(From my Twitter Feed)
Romney limped across the finish line. The National Review sees "Danger Signals for Romney." Red State's Erick Erickson voted for Rick Perry in a fit of social responsibility.
Here is the breakdown from Nate Silver:
What did we learn? Well, let's start by asking CNN which has 5 Things We Learned From Super Tuesday--unfortunately these include nothing we actually learned from Super Tuesday:
- Palin leaves the door ajar: She might run! Palin figured out how to "endorse" Newt Gingrich at least three times before declaring (last night) she voted for him. Most senior politicians only manage to do it once. She "ran for president" with a bus tour that had a gaggle of press trailing behind her while she tracked her (stubbornly low-wattage) poll numbers. Sarah may be a lot of things--but shut out is not one of them.
- Obama's Diversion: He gave a press conference on the day of the primary--he's not going quietly. Well, yes--but the news coverage of Super Tuesday really begins at 7:00 when the exit poll results can be released and the real numbers start rolling in. Obama made the news--but he didn't pull a Rick Perry and announce the same day that Bachmann won the staw poll.
- Santorum's Lack of Organization: Santorum's fledgling campaign is fighting an uphill battle against a well-oiled Romney machine. He didn't get on the ballot in every district and nowhere in Virginia. This was news? I mean, it was news--old news.
- Romney has an Appalachia Problem: The rich guy doesn't score with the south and the poor. Yeah, we knew.
- Newt Needs More Than Georgia: Math.
But that snarky aside, aside, what did we learn?
Was It Money Can't Buy You Love?
No--we already knew that. It was the teachings of Lennon (Marxist?). Romney out-spent everyone and he still just squeaked it in places where it was tight. Here's the break down from First Read:
Romney enjoys big ad-spending advantage: By the way, its worth noting that Romney and his Super PAC allies have more than a 4-to-1 ad-spending advantage over Santorum and his allies in the pivotal state of Ohio. And overall, its nearly a 5-to-1 advantage. Here are the most up-to-date numbers for ad spending in the Super Tuesday states:
Ohio: pro-Romney $4 million, pro-Gingrich $739,000, pro-Santorum $950,000
Georgia: pro-Romney $1.5 million, pro-Gingrich $950,000, pro-Santorum $214,000
Tennessee: pro-Romney $1.3 million, pro-Gingrich $664,000, pro-Santorum $247,000
Oklahoma: pro-Romney $576,000, pro-Gingrich $422,000, pro-Santorum $182,000
Idaho: pro-Romney $126,000, pro-Santorum $3,000, pro-Paul $47,000
Vermont: pro-Romney $61,000, pro-Paul $55,000Here's a graph from Huffington Post. Look at that negative money-mountain!
Learning: Money can buy you hate. Who knew?
Was It 'Evangelicals Think Mormons Are Weird'?
Errm ... maybe. States with more evangelical Christians are not his forte: Here is a map from the Center for Politics from Feb 16th. The Not-Favored states are:
In apportioning 11 states to the “Romney not favored” column, we based our decisions primarily on the number of evangelical/born-again voters in each state. This is a good proxy for determining how conservative a state is: the more evangelicals in a state, the more conservative it is.
In last night's election? He lost every evangelical state in the running. Business Insider thinks Mitt Romney Is Just Getting Slaughtered In One Key GOP Demographic.
Throughout the primaries Romney wins rich voters, and often wins voters with extremely low incomes. He wins moderates, and in some states–like Arizona– he has won very conservative voters too. Romney is winning Catholic voters in almost every state. And he wins older voters too.

## RECORDS FOR THE TASK
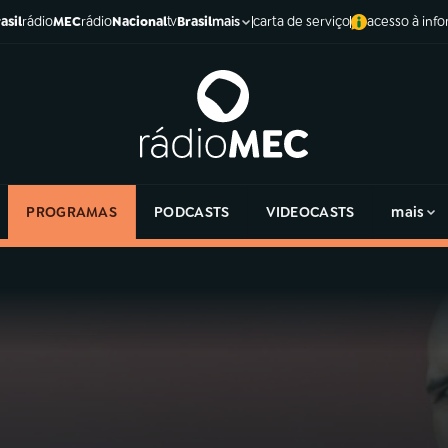
asil
rádio
MEC
rádio
Nacional
tv
Brasil
carta de serviço
acesso à inf
mais
PROGRAMAS
PODCASTS
VIDEOCASTS
mais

## PROMPT A
In the Super Tuesday post, how large is the ad-spending advantage Romney and his allies hold over Santorum and his allies in Ohio?
## PROMPT B
Could you lay out the lines read from the entry as a numbered list, skipping blank lines and leaving the picture out?
The Super Tuesday post and the entry come from unrelated sources.

## PROBLEM SOLUTION A
More than 4-to-1.

## PROBLEM SOLUTION B
1. asil
2. rádio
3. MEC
4. rádio
5. Nacional
6. tv
7. Brasil
8. carta de serviço
9. acesso à inf
10. mais
11. PROGRAMAS
12. PODCASTS
13. VIDEOCASTS
14. mais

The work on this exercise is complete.